Tourismus stößt an die Grenzen der Akzeptanz
Doch die Tiroler:innen zeigen sich auch zunehmend kritisch gegenüber der mächtigen Tourismusindustrie. Als belastend wird das stark gestiegene Verkehrsaufkommen wahrgenommen. Gleichzeitig fühlt sich eine zunehmende Zahl von Tiroler:innen – insbesondere während der Hochsaison im Februar und August – schon fast als Gast im eigenen Land. Kein Wunder, dürften sich zu Spitzenzeiten gut und gerne an die 300.000 Tourist:innen in Tirol aufhalten. Die Tiroler „Bevölkerung“ wächst damit in der Hochsaison kurzfristig um rund 40 %. Kritisiert wird aber nicht nur die schiere Masse an Tourist:innen. Auch ihr Verhalten stößt Einheimischen immer wieder auf, beispielsweise wenn Bergtouren ohne Vorbereitung zu Rettungseinsätzen führen, sich Wandernde falsch gegenüber Almtieren verhalten, die Natur oder die Tiroler Kultur nicht respektieren.
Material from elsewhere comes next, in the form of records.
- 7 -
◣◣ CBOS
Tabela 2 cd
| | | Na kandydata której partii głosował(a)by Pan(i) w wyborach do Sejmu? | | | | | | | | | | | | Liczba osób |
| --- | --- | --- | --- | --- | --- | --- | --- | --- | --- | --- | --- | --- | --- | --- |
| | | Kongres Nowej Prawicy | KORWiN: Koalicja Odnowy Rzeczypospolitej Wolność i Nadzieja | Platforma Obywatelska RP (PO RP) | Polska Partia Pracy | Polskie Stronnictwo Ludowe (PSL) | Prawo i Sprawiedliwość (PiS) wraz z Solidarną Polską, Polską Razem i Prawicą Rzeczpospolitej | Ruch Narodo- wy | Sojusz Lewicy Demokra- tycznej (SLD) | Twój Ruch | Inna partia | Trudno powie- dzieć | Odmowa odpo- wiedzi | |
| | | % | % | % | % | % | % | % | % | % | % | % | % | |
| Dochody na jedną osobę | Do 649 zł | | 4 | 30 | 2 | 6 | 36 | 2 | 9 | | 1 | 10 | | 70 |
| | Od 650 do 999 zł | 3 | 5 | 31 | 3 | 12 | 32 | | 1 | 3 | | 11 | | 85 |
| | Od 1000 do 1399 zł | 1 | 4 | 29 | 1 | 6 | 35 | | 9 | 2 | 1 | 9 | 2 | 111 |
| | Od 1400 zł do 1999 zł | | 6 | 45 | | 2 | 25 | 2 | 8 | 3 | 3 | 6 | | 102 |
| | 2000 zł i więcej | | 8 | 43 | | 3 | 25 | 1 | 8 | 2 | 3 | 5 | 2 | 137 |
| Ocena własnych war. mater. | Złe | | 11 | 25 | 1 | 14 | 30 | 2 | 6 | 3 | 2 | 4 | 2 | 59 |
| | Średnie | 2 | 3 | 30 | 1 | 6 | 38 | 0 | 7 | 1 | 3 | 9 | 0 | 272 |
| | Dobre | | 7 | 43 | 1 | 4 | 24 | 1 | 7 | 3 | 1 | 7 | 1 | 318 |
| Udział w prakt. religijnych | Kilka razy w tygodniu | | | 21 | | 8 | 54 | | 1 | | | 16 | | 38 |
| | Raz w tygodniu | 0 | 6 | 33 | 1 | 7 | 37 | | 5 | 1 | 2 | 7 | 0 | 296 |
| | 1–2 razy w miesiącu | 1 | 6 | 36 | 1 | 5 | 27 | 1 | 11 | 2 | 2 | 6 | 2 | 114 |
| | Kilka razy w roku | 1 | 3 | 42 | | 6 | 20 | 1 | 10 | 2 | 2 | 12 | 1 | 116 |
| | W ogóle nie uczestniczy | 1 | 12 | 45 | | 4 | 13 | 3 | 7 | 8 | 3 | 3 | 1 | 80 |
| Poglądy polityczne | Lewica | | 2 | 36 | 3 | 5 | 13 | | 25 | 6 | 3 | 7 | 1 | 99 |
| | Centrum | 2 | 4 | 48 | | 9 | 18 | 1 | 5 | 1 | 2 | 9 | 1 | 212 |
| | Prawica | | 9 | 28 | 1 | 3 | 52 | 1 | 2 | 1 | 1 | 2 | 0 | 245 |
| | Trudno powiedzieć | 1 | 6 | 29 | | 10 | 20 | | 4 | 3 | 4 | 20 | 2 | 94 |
Mitte des Jahres trat sogar die Landespolitik auf die Tourismusbremse. Die Gesamtzahl von 330.000 Betten soll die absolute Obergrenze bilden. Erfolg soll künftig mehr an Gästetreue und der Mitarbeiter:innenzufriedenheit gemessen werden.
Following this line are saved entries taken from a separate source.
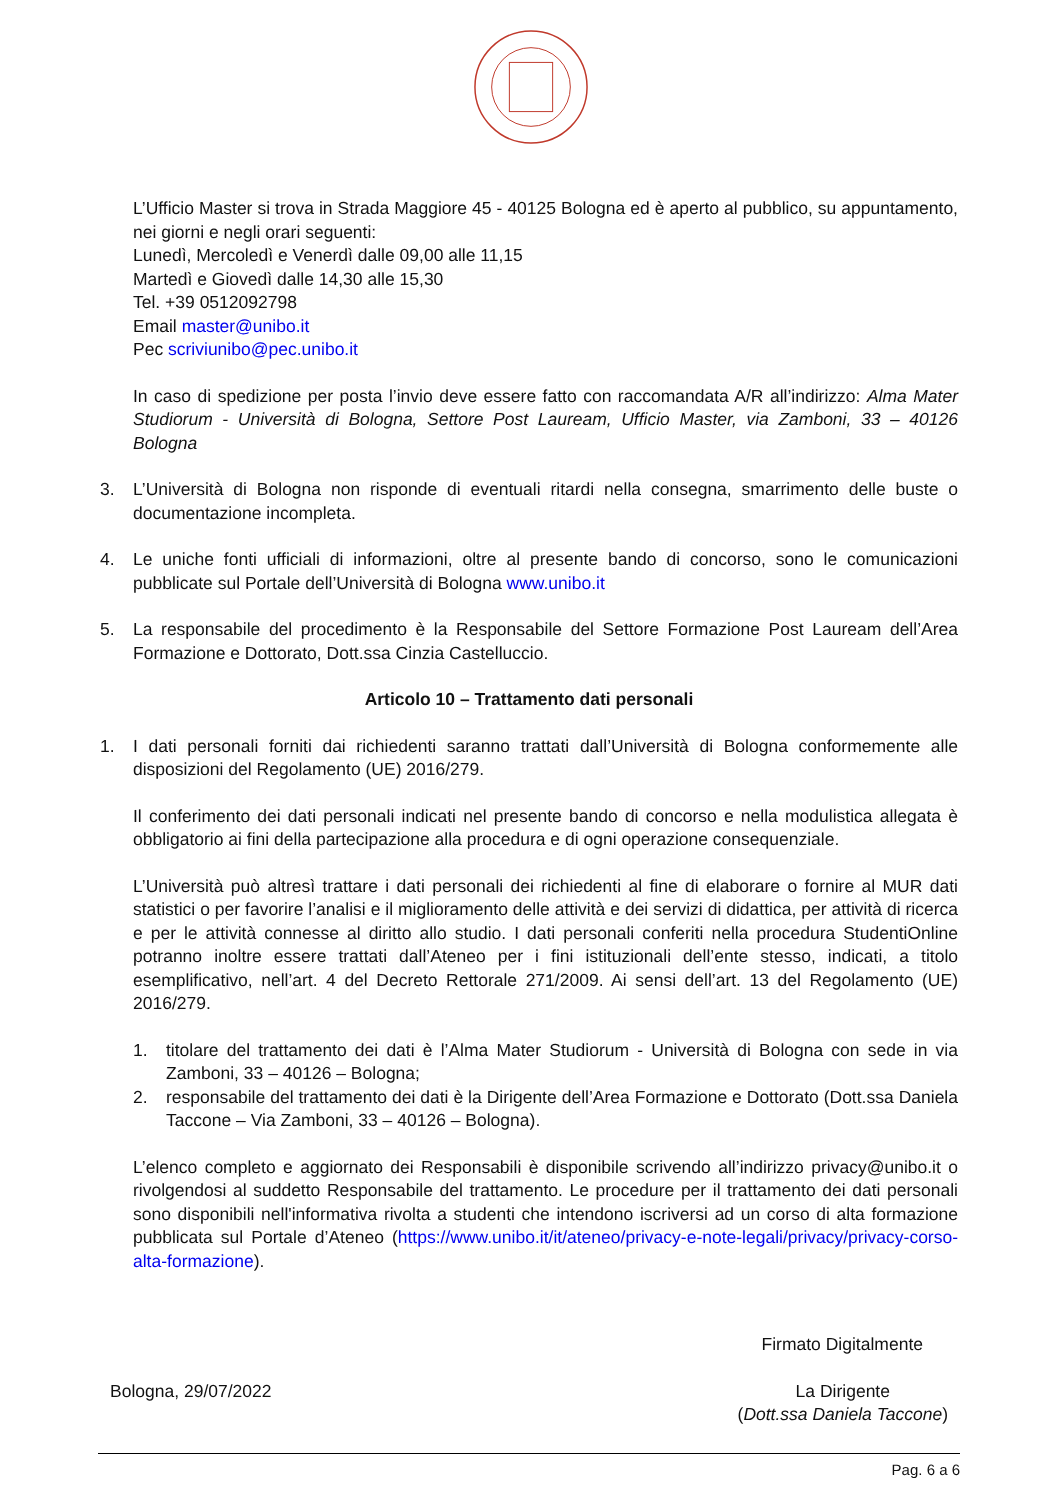L’Ufficio Master si trova in Strada Maggiore 45 - 40125 Bologna ed è aperto al pubblico, su appuntamento, nei giorni e negli orari seguenti:
Lunedì, Mercoledì e Venerdì dalle 09,00 alle 11,15
Martedì e Giovedì dalle 14,30 alle 15,30
Tel. +39 0512092798
Email master@unibo.it
Pec scriviunibo@pec.unibo.it
In caso di spedizione per posta l’invio deve essere fatto con raccomandata A/R all’indirizzo: Alma Mater Studiorum - Università di Bologna, Settore Post Lauream, Ufficio Master, via Zamboni, 33 – 40126 Bologna
3. L’Università di Bologna non risponde di eventuali ritardi nella consegna, smarrimento delle buste o documentazione incompleta.
4. Le uniche fonti ufficiali di informazioni, oltre al presente bando di concorso, sono le comunicazioni pubblicate sul Portale dell’Università di Bologna www.unibo.it
5. La responsabile del procedimento è la Responsabile del Settore Formazione Post Lauream dell’Area Formazione e Dottorato, Dott.ssa Cinzia Castelluccio.
Articolo 10 – Trattamento dati personali
1. I dati personali forniti dai richiedenti saranno trattati dall’Università di Bologna conformemente alle disposizioni del Regolamento (UE) 2016/279.
Il conferimento dei dati personali indicati nel presente bando di concorso e nella modulistica allegata è obbligatorio ai fini della partecipazione alla procedura e di ogni operazione consequenziale.
L’Università può altresì trattare i dati personali dei richiedenti al fine di elaborare o fornire al MUR dati statistici o per favorire l’analisi e il miglioramento delle attività e dei servizi di didattica, per attività di ricerca e per le attività connesse al diritto allo studio. I dati personali conferiti nella procedura StudentiOnline potranno inoltre essere trattati dall’Ateneo per i fini istituzionali dell’ente stesso, indicati, a titolo esemplificativo, nell’art. 4 del Decreto Rettorale 271/2009. Ai sensi dell’art. 13 del Regolamento (UE) 2016/279.
1. titolare del trattamento dei dati è l’Alma Mater Studiorum - Università di Bologna con sede in via Zamboni, 33 – 40126 – Bologna;
2. responsabile del trattamento dei dati è la Dirigente dell’Area Formazione e Dottorato (Dott.ssa Daniela Taccone – Via Zamboni, 33 – 40126 – Bologna).
L’elenco completo e aggiornato dei Responsabili è disponibile scrivendo all’indirizzo privacy@unibo.it o rivolgendosi al suddetto Responsabile del trattamento. Le procedure per il trattamento dei dati personali sono disponibili nell'informativa rivolta a studenti che intendono iscriversi ad un corso di alta formazione pubblicata sul Portale d’Ateneo (https://www.unibo.it/it/ateneo/privacy-e-note-legali/privacy/privacy-corso-alta-formazione).
Firmato Digitalmente
Bologna, 29/07/2022 La Dirigente
(Dott.ssa Daniela Taccone)
Pag. 6 a 6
Ohne Mitarbeiter:innen gehen im Tourismus die Lichter aus
Denn bei zweiterem stößt der Tiroler Tourismus schon jetzt auf ein massives Problem: den chronischen Mangel an Mitarbeiter:innen, der zu einem guten Teil auch hausgemacht ist. Seit Jahrzehnten werden die Arbeitsbedingungen und auch das Niveau der Gehälter kritisiert. Mindestens ebenso lange sinken die Zahlen einheimischer Mitarbeiter:innen im Tourismus, obwohl Österreich weltweit die besten Tourismusschulen hat. Doch junge Kräfte geben immer öfter schon nach dem ersten Praktikum auf und sehen ihre Zukunft in anderen Branchen. Ein großer Teil der Tourismuskräfte kommt daher seit Jahren aus dem Osten Deutschlands, Ungarn, Tschechien und der Slowakei. Durch die Pandemie bleiben jetzt aber auch viele dieser unverzichtbaren Kräfte aus. Rund 25 % des Personals fehlten dem Tourismus in diesem Sommer. Und der demografische Wandel lässt befürchten, dass sich die Situation verschärfen wird.
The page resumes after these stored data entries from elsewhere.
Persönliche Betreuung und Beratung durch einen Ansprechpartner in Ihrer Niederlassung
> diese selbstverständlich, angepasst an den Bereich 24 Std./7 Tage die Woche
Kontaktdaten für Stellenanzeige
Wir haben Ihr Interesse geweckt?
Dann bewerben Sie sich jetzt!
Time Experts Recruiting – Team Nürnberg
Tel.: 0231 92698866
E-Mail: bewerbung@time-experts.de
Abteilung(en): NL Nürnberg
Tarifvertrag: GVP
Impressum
Es beginnt ein beinharter Kampf um die Talente
Manche Dienstleistungen konnten in diesem Tourismussommer teils nur eingeschränkt oder gar nicht erbracht werden. Jetzt startet ein beinharter Kampf um die Talente. Innovative Tourismusverbände beginnen daher Betriebe beim Recruiting und moderner Mitarbeiter:innenführung zu unterstützen. Vorbildlich dabei, der Tourismusverband Wilder Kaiser. Dort gründete man schon vor Jahren mit der Kaiserschaft eine Art „Club der besten touristischen Arbeitgeber:innen“ in der Region. Wegweisend. Der Wermutstropfen: Nur rund 15 von rund 165 gewerblichen Beherbergungsbetrieben am Wilden Kaiser haben die Zeichen der Zeit erkannt und nutzen diese hervorragende Chance. Nur 15 bekunden damit klar und deutlich, dass sie als touristischer Arbeitgeber zukunftsweisende Standards setzen wollen. Das sind rund neun Prozent. Mehr nicht.
Die Selektion hat bereits begonnen
Aber diese neun Prozent werden im Kampf um die Talente von morgen erfolgreicher sein, weniger Mitarbeiterfluktuation haben, leichter motivierte Arbeitskräfte finden, mehr Wertschöpfung generieren und bessere Gewinne erzielen. Entwickeln sich touristische Betriebe nicht konsequent und nachhaltig zu attraktiveren Arbeitgeber:innen, werden sie immer größere Probleme bekommen, überhaupt Arbeitskräfte zu finden. Am Ende des Tages wird das für diese Betriebe wohl das bittere Ende bedeuten. Überleben werden künftig nicht die mit den meisten Gästen, sondern die mit den meisten und besten Mitarbeiter:innen.